International finance institutions and multilateral development banks possess a critical role to experience in plugging the space. To date, their climate objectives happen to be “very modest as well as their actions happen to be mostly incremental,” said Espinosa.
While the proportion of funding labelled as climate finance is “significant,” she said, “I just wonder: where will the remaining financing go?”
Over her six years as head from the UN climate body, the rules of the Paris Agreement were finalised and also the fragile balance of the climate talks survived what she called “a wave of unprecedented challenges”: the united states withdrawal in the Paris deal, social unrest in Chile which relocated the Cop to Madrid in only four weeks, the pandemic and her proper diagnosis of breast cancer at the beginning of 2023.
And yet, “the process held,” she told the opening from the Bonn meeting a week ago, expressing her “passion” for multilateralism and explaining her choice to still work during her illness. She's now in remission.
During that point, Espinosa saw herself as “the guardian” of the consensus-based system that underpins the UN climate negotiations. That requires “bringing everybody on board”. Having countries feeling that they are being placed on the spot or excluded “is not acceptable within this process,” she told Climate Home.

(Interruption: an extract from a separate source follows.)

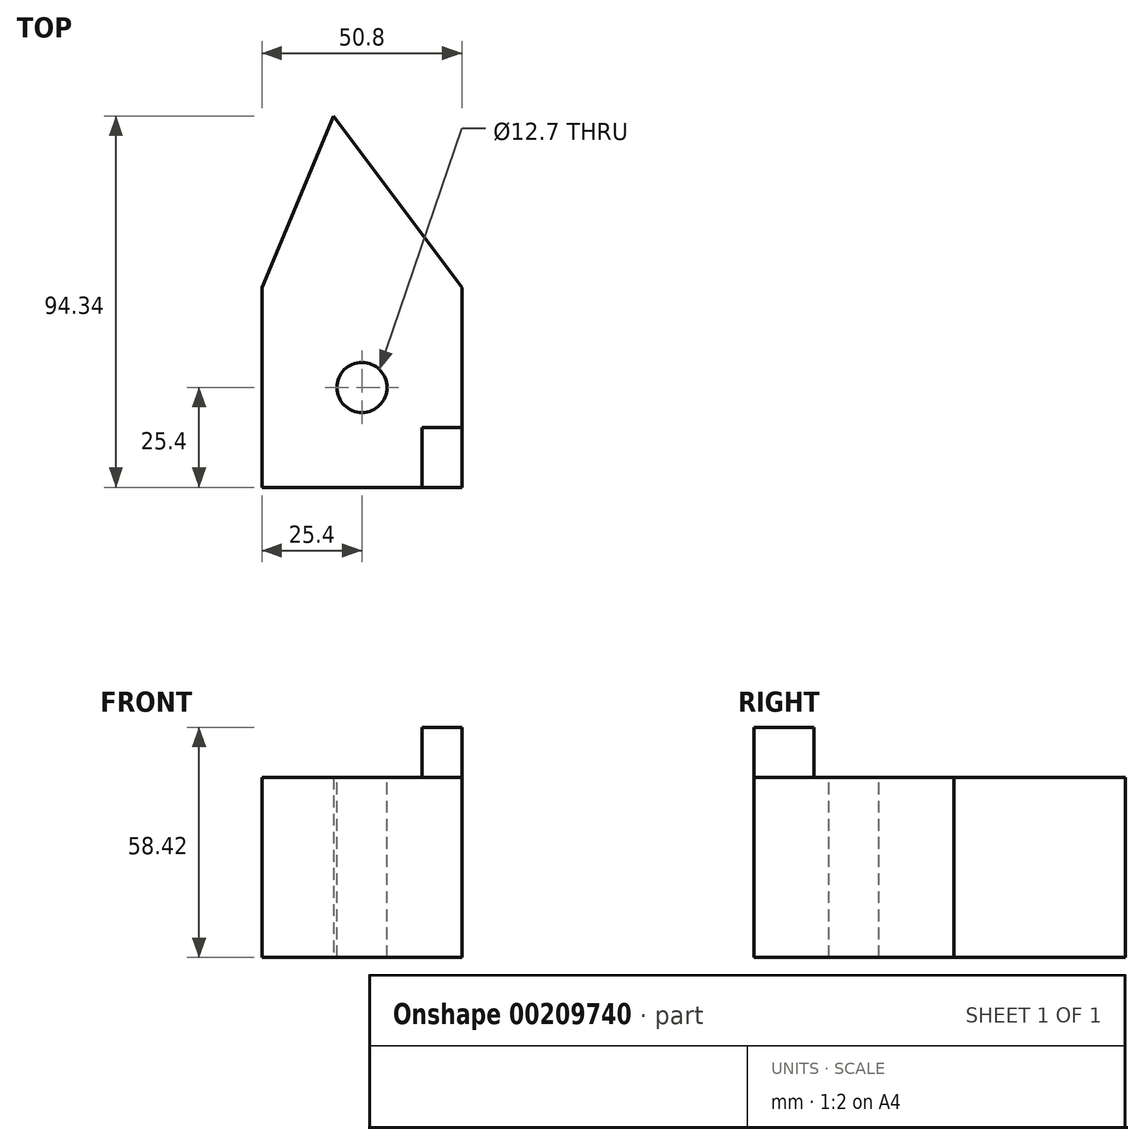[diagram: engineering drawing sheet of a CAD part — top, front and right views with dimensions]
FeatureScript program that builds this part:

That means that unlike UN chief António Guterres, she was not a vocal advocate for winding down fossil fuels. But “I believe that the messages through the secretary general and myself are fully aligned and complementary,” she said.
As the negotiations turn from setting targets and agreeing rules to implementation, the UN Climate Change's focus must also shift.
In addition to doing it countries' climate plans, “and without intending it to become an implementing agency,” Espinosa said the UN climate body includes a role to experience like a “facilitator for more action around the ground” along with a convenor of the entities that may accelerate delivery.
Talking to governments to know what are the barriers to action and identify the partners that may provide solutions ought to be area of the job, she said.
One starting point would be to provide the aspects of developing countries' plans which are depending on international finance and capacity building, including by making it simpler to access cash.
On 15 July, Espinosa will go out the door from the UN Global warming offices in Bonn for the last time.
Mexico's former ambassador to Germany, Espinosa has lived in the country since 2013 and has no immediate intends to leave.
After a vacation, she is planning to perform some consultancy work and engage with universities to pass on what she has learnt about global climate governance.
But no full-time job, she was quick to include, “hoping that allows me to have a bit more freedom”.
To her successor, she says: “Don't give up… Don't be discouraged because situations are not running smoothly, or perhaps in the right direction.” And “listen” because ultimately, “this is really a process led by parties”.